Di’ la parola storia: vedo
tua madre, e la mia.
La luce sobria, l’estate finita da un pezzo,
un vento da est culla le foglie, la pioggia s’agita negli scoli.
Hanno le mani piene di parole.
Una di loro tiene il diario di tuo padre con l’appunto
scritto il giorno della tua nascita.
L’altra ha i miei scarabocchi in rima, le mie ferventi lettere.

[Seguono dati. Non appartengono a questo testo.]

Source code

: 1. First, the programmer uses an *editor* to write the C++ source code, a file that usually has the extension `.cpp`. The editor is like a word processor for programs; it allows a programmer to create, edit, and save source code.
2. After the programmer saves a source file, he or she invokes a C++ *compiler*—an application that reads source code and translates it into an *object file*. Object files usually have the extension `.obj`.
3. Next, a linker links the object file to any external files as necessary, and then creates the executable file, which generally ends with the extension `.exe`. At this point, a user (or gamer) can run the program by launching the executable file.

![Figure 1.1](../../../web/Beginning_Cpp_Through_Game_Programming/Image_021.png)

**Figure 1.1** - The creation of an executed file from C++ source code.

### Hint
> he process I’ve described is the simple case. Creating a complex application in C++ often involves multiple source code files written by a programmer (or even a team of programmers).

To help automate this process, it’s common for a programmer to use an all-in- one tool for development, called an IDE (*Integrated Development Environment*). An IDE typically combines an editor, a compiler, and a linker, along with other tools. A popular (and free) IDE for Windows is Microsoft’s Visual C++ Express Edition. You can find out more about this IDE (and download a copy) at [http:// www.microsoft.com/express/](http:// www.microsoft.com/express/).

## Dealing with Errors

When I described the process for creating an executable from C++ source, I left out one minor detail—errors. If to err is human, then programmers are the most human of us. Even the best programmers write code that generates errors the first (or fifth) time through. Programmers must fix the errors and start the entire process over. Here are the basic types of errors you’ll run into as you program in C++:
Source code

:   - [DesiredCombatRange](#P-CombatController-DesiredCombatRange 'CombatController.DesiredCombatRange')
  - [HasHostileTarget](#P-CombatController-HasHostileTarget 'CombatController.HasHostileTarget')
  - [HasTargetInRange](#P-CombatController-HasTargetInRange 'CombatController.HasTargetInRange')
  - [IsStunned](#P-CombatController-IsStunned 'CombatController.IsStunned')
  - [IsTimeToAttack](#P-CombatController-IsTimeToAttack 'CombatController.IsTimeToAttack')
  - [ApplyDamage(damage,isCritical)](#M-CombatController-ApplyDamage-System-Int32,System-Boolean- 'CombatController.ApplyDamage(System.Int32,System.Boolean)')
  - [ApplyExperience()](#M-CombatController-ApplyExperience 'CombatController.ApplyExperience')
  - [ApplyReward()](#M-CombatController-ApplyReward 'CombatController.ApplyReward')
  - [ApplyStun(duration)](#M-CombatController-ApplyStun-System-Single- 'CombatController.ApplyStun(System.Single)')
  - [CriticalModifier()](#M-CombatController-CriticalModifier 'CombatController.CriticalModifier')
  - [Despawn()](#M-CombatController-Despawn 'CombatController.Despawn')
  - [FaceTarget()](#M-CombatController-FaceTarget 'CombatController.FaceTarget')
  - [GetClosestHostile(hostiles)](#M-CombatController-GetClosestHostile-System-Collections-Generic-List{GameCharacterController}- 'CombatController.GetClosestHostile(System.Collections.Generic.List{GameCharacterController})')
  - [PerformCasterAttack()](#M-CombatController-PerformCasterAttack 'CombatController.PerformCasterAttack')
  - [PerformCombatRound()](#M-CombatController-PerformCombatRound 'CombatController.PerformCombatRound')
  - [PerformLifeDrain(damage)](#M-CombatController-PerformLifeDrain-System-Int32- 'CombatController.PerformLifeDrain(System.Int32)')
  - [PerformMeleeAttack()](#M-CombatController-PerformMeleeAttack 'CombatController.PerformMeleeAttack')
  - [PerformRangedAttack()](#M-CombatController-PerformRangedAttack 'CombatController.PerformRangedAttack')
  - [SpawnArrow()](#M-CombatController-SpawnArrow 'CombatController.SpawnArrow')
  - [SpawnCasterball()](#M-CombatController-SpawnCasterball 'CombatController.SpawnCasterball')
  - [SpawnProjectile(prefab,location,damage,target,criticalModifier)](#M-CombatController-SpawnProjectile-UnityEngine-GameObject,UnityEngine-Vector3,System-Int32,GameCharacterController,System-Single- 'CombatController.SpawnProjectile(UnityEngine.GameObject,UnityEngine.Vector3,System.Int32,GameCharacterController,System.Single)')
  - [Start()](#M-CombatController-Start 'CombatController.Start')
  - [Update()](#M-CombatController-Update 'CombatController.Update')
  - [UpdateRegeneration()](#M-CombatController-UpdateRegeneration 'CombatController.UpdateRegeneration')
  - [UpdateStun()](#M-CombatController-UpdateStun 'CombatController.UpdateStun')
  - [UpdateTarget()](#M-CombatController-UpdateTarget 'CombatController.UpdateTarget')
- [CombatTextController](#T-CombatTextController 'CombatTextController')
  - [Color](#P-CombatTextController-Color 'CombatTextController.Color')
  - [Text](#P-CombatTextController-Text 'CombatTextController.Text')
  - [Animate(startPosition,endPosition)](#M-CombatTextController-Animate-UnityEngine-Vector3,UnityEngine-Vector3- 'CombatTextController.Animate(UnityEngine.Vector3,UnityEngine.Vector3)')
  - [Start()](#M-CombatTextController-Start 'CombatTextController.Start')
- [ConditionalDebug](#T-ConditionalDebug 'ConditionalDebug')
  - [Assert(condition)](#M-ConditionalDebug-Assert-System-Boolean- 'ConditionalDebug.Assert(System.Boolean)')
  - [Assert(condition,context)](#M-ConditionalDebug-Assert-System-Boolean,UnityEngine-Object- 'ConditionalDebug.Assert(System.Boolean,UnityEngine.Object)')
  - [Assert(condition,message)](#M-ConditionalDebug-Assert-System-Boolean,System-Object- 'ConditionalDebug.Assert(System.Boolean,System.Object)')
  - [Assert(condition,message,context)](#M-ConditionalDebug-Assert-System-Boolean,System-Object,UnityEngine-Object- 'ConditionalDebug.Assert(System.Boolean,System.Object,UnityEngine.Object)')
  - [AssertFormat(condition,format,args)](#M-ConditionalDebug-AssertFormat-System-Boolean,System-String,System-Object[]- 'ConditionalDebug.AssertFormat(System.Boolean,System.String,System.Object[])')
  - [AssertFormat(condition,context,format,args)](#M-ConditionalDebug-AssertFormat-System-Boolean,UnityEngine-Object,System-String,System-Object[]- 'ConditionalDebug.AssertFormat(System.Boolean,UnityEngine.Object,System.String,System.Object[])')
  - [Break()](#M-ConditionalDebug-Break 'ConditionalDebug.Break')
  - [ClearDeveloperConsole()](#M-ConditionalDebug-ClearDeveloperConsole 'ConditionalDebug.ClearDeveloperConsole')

Prima che la poesia finisca
avranno bruciato tutto.
Ora ripeti la parola. Evoca
la nostra isola: una storia che si doveva raccontare –
i patrioti che sanguinavano ancora nelle litografie
quando siamo nati. Chi ha scritto quel racconto
ha faticato per farlo suo.
Ma queste donne le abbiamo amate.
Archiviste con un compito diverso.
Impedire al ricordo di diventare storia.
Impedire alle parole di curare ciò che non va curato.
Fa freddo. La luce se ne va.
Ora s’inginocchiano dietro le loro serre,
sotto uno qualunque dei loro alberi.
Le foglie cadono lente.
Entrambe mettono un fiammifero sulla carta. Poi
avvicinano le mani alla fiamma.
Sentono il primo morso del vento.
Decorano le pagine col fuoco. Io smetto di scrivere.